Start of Given data
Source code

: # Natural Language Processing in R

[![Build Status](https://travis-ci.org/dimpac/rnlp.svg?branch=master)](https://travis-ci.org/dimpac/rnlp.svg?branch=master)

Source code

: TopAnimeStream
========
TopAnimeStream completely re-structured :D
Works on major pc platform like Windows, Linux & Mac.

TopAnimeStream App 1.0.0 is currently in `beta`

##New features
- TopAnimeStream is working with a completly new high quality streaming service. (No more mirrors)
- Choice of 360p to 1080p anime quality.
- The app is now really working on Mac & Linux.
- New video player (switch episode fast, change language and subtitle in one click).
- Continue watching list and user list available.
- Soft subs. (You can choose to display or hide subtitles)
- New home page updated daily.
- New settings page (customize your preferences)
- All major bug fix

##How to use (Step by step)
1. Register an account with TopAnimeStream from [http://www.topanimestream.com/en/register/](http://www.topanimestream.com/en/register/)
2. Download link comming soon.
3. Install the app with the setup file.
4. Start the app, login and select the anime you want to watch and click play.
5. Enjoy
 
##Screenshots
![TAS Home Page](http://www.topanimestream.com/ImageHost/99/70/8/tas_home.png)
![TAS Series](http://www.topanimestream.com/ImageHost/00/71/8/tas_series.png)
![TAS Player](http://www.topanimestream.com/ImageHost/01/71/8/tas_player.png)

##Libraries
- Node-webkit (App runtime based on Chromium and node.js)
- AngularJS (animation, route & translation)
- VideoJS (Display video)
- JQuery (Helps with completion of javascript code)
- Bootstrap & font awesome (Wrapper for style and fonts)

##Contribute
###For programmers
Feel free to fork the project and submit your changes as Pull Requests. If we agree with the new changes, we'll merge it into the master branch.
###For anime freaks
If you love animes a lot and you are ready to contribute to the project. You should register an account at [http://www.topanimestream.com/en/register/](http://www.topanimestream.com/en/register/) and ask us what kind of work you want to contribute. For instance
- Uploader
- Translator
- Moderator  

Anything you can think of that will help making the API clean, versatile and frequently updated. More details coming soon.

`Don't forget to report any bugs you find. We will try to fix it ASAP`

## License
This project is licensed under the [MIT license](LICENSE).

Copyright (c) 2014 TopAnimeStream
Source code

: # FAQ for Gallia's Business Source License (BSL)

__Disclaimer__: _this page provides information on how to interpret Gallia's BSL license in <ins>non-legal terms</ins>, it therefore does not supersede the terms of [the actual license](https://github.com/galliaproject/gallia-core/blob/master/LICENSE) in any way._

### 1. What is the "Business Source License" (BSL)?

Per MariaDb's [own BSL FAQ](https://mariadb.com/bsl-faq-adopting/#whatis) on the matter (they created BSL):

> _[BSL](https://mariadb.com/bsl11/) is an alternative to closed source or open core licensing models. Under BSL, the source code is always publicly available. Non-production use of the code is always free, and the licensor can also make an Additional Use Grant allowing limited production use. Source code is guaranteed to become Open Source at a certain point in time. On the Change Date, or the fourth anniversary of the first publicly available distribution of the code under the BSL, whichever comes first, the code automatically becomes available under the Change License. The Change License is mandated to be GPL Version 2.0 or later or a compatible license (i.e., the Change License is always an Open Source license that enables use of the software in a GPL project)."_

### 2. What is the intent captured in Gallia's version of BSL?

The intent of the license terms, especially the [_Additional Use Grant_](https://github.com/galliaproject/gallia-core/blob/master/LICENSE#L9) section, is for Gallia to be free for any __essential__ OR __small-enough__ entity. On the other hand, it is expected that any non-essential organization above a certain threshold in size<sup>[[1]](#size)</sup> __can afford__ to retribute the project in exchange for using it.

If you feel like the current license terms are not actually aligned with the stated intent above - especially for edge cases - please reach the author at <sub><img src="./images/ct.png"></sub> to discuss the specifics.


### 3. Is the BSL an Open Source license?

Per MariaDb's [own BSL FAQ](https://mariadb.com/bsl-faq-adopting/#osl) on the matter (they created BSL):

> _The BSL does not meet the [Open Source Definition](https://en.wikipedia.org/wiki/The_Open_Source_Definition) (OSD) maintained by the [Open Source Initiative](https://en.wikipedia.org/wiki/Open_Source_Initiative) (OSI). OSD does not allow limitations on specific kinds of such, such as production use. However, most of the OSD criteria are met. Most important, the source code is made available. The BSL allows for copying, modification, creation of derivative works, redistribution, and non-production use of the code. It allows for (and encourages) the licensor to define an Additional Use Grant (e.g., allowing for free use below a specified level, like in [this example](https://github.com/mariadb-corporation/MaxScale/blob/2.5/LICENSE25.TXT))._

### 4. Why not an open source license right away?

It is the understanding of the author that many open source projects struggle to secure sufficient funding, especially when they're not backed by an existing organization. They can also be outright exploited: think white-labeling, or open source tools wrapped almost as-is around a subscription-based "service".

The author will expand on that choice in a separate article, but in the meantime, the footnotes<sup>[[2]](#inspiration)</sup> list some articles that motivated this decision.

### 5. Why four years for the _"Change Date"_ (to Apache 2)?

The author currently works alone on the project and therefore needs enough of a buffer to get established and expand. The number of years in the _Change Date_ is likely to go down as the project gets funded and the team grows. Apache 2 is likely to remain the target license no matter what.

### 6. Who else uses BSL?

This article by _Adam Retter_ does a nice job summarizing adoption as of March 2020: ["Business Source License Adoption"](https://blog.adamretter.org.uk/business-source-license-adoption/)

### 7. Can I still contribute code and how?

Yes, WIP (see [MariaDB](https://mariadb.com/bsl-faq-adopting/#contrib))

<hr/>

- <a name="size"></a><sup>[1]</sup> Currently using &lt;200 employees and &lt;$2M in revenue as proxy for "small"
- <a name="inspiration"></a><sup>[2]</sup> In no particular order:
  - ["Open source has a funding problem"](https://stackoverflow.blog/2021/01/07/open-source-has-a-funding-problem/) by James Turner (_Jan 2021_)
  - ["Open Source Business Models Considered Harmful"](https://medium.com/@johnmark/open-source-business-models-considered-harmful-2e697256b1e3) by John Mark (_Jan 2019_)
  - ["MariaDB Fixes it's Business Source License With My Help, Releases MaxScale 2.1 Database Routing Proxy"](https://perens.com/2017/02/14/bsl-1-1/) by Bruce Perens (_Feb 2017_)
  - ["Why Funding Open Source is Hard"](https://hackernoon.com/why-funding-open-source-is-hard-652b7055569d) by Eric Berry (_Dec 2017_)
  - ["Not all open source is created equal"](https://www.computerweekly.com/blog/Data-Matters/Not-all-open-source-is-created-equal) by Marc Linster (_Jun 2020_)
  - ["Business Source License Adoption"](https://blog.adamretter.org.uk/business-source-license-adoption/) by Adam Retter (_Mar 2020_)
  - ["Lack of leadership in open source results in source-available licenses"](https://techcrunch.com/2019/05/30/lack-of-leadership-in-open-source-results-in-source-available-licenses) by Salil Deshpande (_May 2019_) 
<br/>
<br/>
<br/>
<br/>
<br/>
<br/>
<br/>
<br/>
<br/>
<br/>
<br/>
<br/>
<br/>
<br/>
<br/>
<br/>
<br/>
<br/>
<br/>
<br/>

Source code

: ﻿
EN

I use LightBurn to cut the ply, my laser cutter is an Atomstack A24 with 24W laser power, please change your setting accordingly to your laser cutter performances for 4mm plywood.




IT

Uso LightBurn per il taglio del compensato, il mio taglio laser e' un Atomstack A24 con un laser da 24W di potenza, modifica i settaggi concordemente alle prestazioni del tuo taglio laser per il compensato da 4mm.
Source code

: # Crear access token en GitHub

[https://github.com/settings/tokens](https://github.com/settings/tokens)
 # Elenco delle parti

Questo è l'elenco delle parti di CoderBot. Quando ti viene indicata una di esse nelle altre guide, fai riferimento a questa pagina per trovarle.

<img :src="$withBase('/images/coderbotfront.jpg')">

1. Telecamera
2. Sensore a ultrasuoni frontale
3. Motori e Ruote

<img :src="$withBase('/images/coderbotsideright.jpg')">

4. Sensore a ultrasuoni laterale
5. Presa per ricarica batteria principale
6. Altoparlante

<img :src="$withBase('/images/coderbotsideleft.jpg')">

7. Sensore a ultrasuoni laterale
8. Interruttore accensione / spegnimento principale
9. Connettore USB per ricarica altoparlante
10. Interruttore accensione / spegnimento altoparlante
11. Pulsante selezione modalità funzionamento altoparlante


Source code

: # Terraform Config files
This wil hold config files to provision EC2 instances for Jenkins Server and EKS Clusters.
End of Given data
Start of Given data
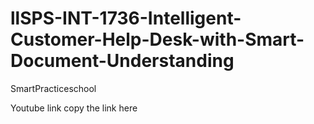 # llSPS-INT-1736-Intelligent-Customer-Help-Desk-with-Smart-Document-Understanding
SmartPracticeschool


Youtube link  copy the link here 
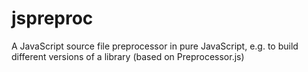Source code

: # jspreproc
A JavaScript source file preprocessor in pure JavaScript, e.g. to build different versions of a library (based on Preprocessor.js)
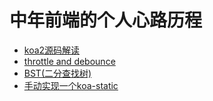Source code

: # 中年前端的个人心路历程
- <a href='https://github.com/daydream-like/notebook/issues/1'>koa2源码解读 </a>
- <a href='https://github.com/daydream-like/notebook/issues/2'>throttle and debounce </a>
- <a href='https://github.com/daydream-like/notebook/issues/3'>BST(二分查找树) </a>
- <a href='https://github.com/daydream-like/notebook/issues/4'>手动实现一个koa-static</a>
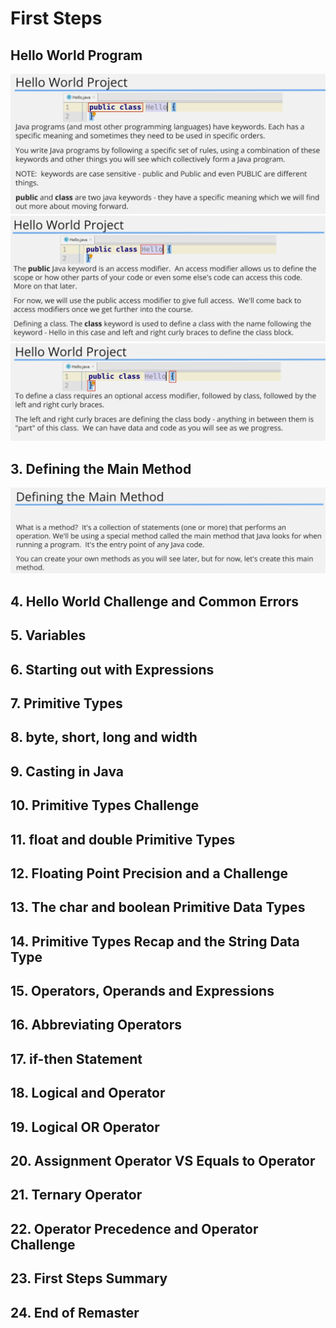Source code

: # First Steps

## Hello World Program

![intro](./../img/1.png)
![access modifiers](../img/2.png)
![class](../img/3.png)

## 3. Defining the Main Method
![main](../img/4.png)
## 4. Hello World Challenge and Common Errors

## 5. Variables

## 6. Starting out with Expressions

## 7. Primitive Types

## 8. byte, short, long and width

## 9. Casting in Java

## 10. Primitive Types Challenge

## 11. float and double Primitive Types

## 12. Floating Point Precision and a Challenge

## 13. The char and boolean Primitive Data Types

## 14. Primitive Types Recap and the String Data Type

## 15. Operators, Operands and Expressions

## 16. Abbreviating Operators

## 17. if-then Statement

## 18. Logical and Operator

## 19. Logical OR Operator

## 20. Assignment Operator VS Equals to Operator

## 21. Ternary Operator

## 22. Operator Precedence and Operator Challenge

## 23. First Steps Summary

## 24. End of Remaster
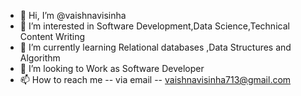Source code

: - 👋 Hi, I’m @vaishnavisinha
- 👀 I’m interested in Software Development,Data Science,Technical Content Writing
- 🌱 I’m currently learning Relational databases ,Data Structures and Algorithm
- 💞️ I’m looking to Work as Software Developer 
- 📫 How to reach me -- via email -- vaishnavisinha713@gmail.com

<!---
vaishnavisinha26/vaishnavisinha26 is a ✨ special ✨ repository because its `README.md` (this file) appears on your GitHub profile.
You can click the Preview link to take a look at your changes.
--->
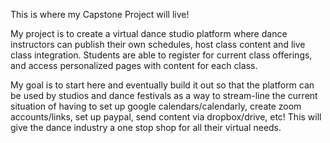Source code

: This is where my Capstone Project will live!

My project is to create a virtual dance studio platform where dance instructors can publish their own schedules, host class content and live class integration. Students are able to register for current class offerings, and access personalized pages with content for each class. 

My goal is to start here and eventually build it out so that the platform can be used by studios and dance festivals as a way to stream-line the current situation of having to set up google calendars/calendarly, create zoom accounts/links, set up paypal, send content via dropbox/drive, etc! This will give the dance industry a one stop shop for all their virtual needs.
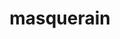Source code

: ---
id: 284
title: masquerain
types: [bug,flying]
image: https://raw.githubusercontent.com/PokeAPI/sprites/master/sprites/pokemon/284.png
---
End of Given data
» Activity:
Look through the records above and report how many lines hold the word "delle", giving only the number.

» The completed task:
2